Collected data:
++++
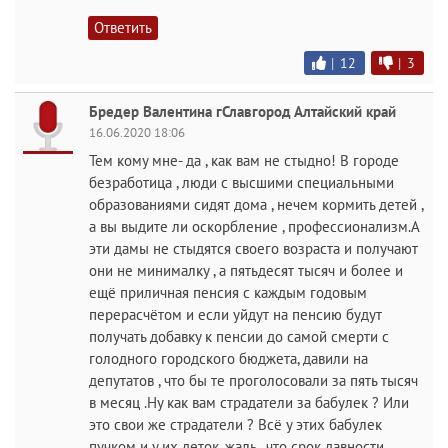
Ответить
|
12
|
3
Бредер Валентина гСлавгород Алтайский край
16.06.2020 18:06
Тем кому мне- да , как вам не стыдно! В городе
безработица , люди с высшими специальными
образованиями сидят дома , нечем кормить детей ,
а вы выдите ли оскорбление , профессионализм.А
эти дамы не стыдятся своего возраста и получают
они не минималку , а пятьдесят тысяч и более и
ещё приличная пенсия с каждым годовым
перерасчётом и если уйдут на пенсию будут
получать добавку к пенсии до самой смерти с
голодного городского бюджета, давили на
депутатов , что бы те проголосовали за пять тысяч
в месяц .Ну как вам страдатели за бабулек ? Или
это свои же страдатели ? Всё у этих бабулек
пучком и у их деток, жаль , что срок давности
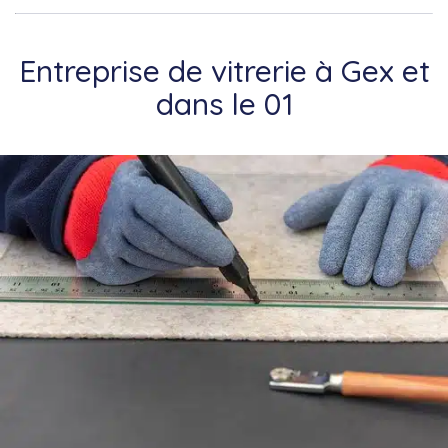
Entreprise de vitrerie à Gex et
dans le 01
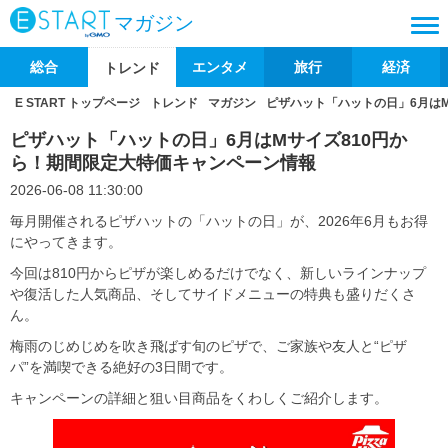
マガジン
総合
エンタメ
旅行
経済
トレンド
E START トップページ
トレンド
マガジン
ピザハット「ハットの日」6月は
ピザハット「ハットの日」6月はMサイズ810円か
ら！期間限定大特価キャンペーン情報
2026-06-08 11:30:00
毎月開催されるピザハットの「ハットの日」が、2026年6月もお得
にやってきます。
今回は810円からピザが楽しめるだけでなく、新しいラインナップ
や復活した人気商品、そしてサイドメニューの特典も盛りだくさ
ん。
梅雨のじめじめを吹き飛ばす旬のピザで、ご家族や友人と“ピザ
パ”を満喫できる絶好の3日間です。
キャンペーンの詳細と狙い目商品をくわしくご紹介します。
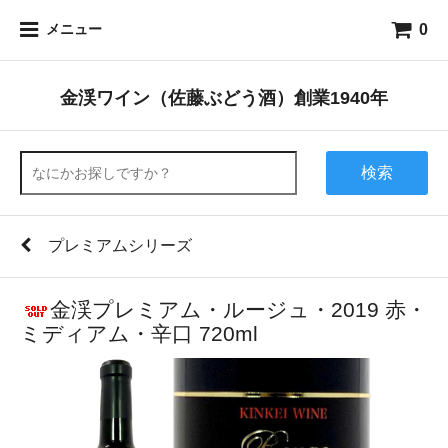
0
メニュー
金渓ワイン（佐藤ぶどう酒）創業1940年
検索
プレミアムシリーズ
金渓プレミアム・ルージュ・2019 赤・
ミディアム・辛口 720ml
++++
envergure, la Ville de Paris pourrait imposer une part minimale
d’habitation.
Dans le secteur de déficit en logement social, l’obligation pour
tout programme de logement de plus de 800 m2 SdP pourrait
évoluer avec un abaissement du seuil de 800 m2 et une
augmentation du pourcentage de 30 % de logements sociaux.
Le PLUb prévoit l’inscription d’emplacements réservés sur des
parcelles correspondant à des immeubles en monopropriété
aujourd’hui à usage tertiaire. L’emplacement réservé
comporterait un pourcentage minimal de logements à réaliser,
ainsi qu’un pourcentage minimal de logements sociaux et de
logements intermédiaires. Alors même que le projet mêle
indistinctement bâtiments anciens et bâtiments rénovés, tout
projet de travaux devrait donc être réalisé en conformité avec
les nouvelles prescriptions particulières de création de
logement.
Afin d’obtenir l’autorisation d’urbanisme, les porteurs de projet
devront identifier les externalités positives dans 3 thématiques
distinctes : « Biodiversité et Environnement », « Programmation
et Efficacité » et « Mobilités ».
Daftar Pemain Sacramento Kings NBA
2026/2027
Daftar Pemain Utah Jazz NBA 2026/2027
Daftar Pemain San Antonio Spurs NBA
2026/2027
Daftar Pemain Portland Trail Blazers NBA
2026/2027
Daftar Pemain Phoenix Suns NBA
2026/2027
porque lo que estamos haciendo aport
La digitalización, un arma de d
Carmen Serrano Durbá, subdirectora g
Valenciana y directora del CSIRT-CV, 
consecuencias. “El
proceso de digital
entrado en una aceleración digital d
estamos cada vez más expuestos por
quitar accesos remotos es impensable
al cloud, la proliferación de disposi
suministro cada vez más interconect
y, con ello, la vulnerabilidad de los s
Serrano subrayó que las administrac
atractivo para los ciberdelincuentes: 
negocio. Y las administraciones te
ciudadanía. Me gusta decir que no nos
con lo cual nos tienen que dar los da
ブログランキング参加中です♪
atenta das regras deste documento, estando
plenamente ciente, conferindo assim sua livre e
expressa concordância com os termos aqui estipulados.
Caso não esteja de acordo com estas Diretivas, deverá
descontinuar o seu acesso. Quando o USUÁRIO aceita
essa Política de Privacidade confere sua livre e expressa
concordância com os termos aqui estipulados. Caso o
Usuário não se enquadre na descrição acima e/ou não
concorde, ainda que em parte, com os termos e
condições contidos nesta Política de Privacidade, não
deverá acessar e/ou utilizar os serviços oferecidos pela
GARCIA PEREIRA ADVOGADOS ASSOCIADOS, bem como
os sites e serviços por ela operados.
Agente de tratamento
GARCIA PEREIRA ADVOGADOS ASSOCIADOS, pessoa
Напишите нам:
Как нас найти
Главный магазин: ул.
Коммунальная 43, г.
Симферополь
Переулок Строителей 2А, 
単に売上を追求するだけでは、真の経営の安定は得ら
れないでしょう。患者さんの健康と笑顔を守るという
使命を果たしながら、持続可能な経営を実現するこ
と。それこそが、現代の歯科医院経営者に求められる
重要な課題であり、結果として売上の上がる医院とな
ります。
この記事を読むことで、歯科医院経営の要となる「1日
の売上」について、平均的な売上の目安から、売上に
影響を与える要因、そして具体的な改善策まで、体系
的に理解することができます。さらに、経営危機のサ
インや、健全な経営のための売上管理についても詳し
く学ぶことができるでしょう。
++++
Task description
Your answer should consist only of the lines above between the line holding "al cloud, la proliferación de disposi" and the line holding "使命を果たしながら、持続可能な経営を実現するこ", inclusive, each transcribed exactly.

Exercise solution
al cloud, la proliferación de disposi
suministro cada vez más interconect
y, con ello, la vulnerabilidad de los s
Serrano subrayó que las administrac
atractivo para los ciberdelincuentes: 
negocio. Y las administraciones te
ciudadanía. Me gusta decir que no nos
con lo cual nos tienen que dar los da
ブログランキング参加中です♪
atenta das regras deste documento, estando
plenamente ciente, conferindo assim sua livre e
expressa concordância com os termos aqui estipulados.
Caso não esteja de acordo com estas Diretivas, deverá
descontinuar o seu acesso. Quando o USUÁRIO aceita
essa Política de Privacidade confere sua livre e expressa
concordância com os termos aqui estipulados. Caso o
Usuário não se enquadre na descrição acima e/ou não
concorde, ainda que em parte, com os termos e
condições contidos nesta Política de Privacidade, não
deverá acessar e/ou utilizar os serviços oferecidos pela
GARCIA PEREIRA ADVOGADOS ASSOCIADOS, bem como
os sites e serviços por ela operados.
Agente de tratamento
GARCIA PEREIRA ADVOGADOS ASSOCIADOS, pessoa
Напишите нам:
Как нас найти
Главный магазин: ул.
Коммунальная 43, г.
Симферополь
Переулок Строителей 2А, 
単に売上を追求するだけでは、真の経営の安定は得ら
れないでしょう。患者さんの健康と笑顔を守るという
使命を果たしながら、持続可能な経営を実現するこ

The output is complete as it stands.